サウスシェトランド諸島内、キング・ジョージ島に位置するペンギン島は直径約1.7km、高さ180mのほぼ円形をした典型的な火山島です。1820年に英ブランズフィールド探検隊が海辺を覆う多くのペンギンを見た事からその名前がつけられました。

頂上の大クレーターは最低300年前頃の噴火により形成されたとみられ、直径350m、深さは35mあります。火口内側斜面にはプラグ(岩栓)と呼ばれる、溶岩が噴出する前に火道で固まった状態がみられ、放射状に岩脈が連なったのは小さな噴火を物語るものでしょう。火口外側のなだらかな斜面には2月頃になるとナンキョクオットセイの独身族が訪れ、海辺近くではゼンツーペンギン、ウェッデルアザラシを見る事もあります。

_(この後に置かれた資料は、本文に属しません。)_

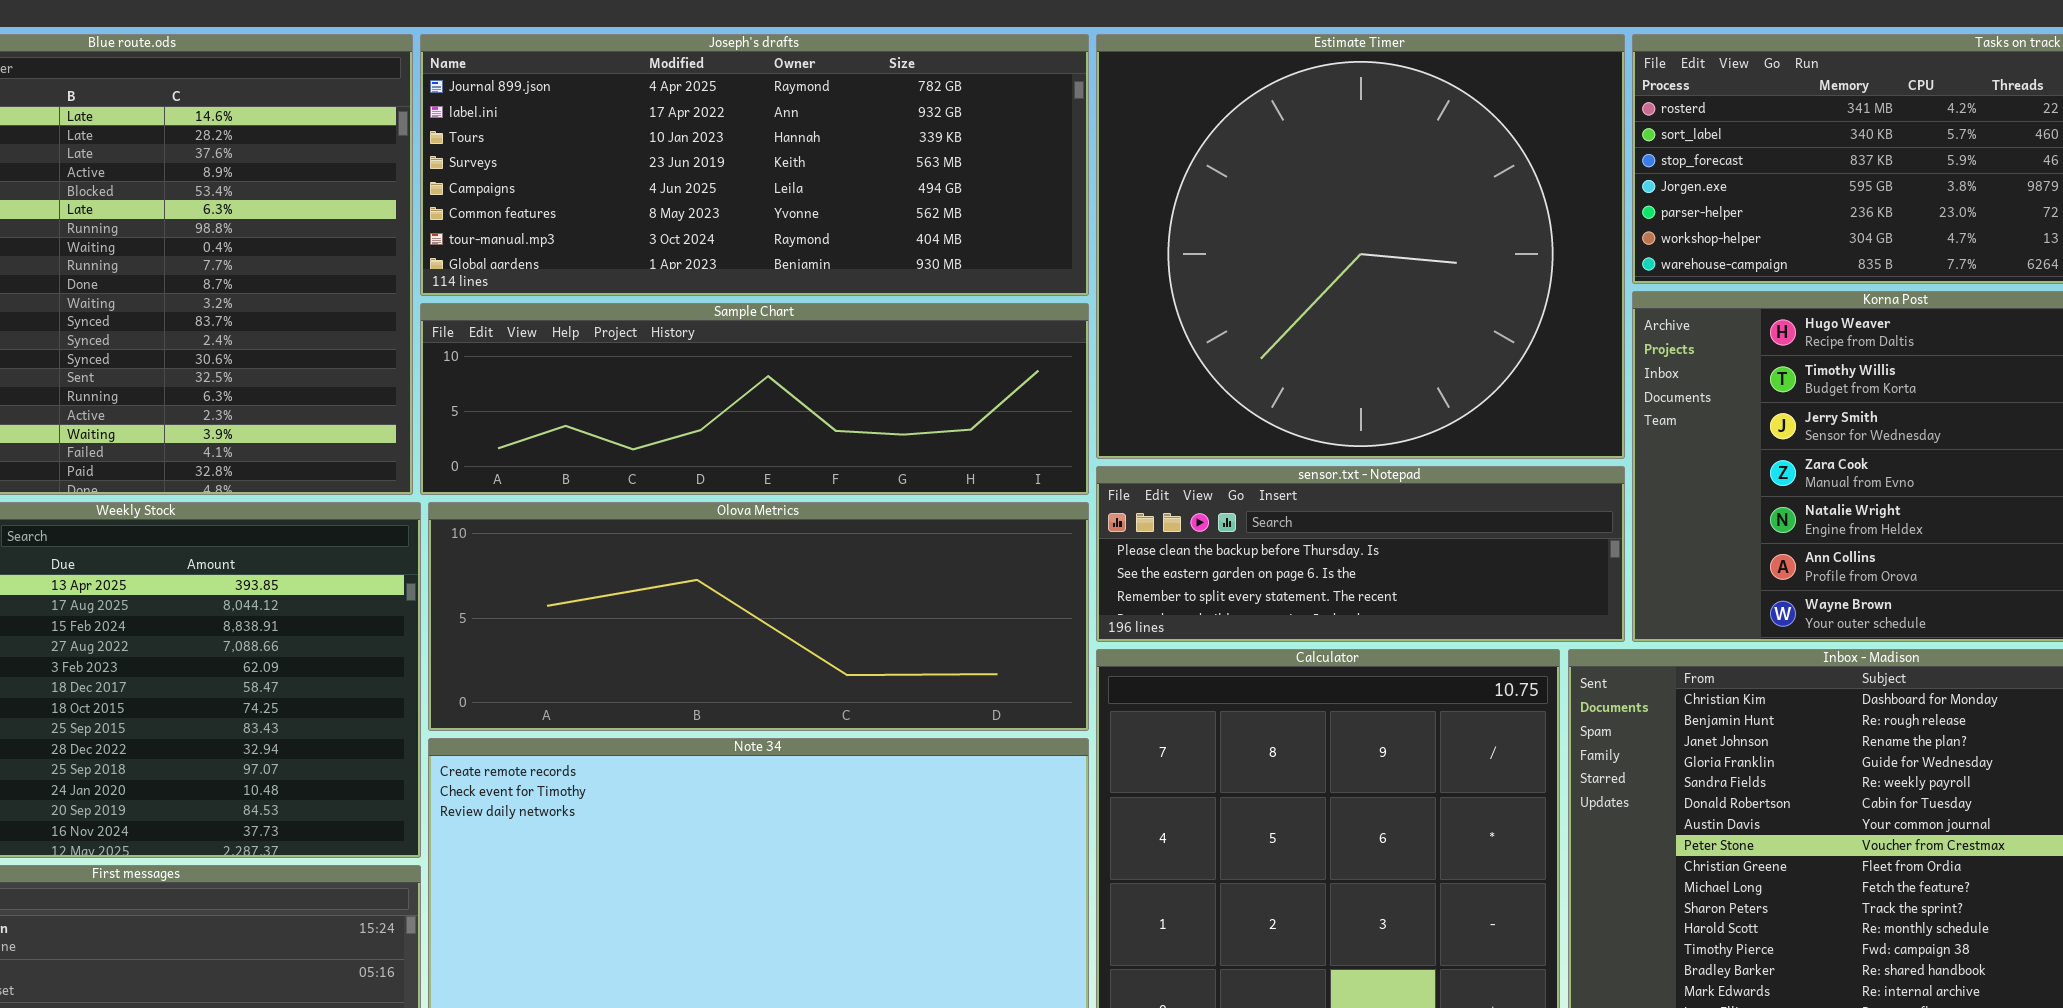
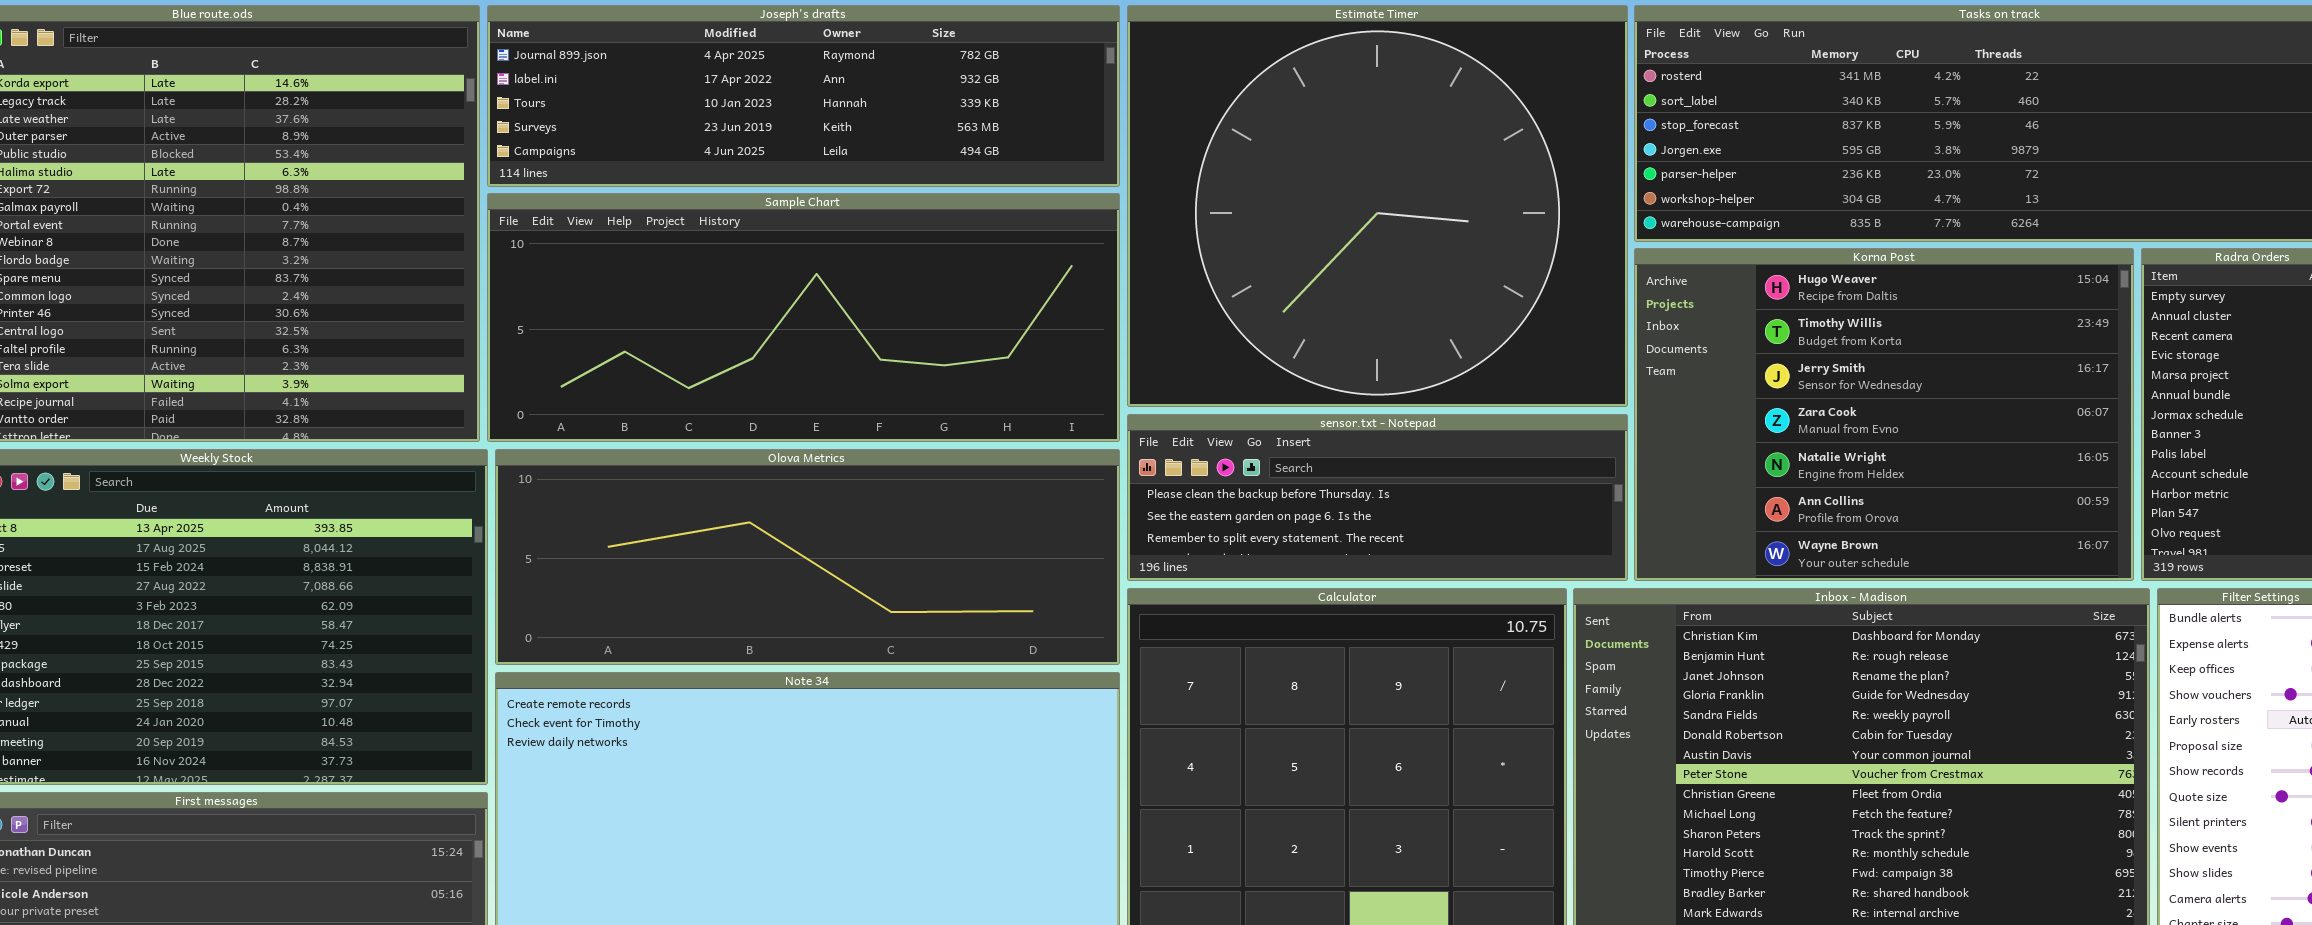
Joseph's drafts: [420,34,1089,296] -> [487,5,1120,187], resized
Sample Chart: [420,303,1089,495] -> [487,193,1120,442], resized

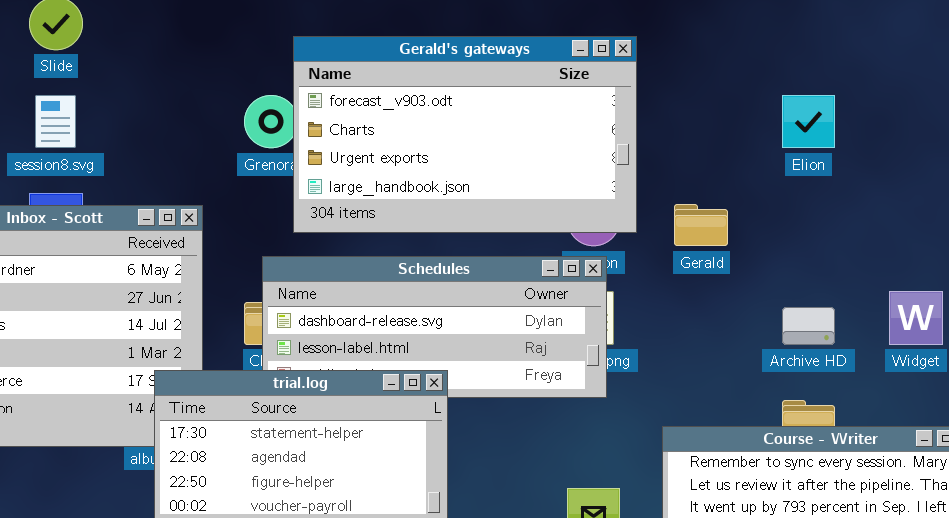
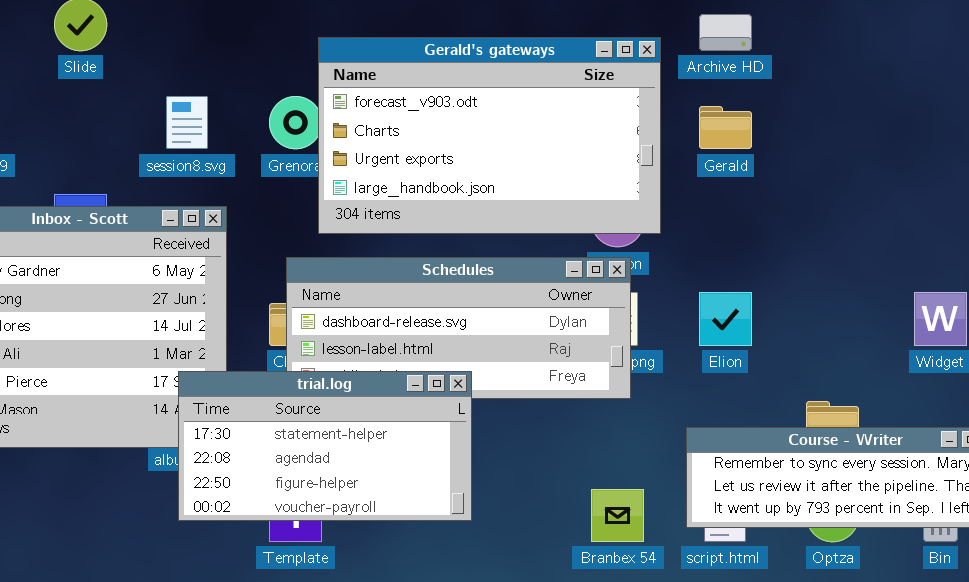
session8.svg: [35,95,76,148] -> [166,96,208,149], moved
Elion: [782,95,835,148] -> [699,292,752,346], moved
Gerald: [674,204,728,246] -> [699,106,752,149], moved
Archive HD: [782,307,835,345] -> [699,14,752,51], moved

雪が融ける1月中旬以降になると、南極で2種類しかない顕花植物であるナンキョクコメススキとナンキョクミドリナデシコが見られ、ペンギン営巣地から流れ出る栄養豊かな雪融け水と夏の長い日照時間で活発に行われた光合成により増殖した緑色の青海苔状のものはナンキョクカワノリです。

東側にある小クレーターの最後の噴火は100年前以内と考えられます。火口に水が溜り、内側斜面にはヒゲペンギンの営巣地が、外側の淵には南オオフルマカモメの巣が見られます。巣にいる雛に近すぎると、海鳥の共通の防衛策として、洗っても取れないほどの臭い油を吐きつけるので注意が必要です。なお、キング・ジョージ島に面した一帯と小クレーターの周りは特別科学関心地域に指定されており、一般立ち入り禁止となっています。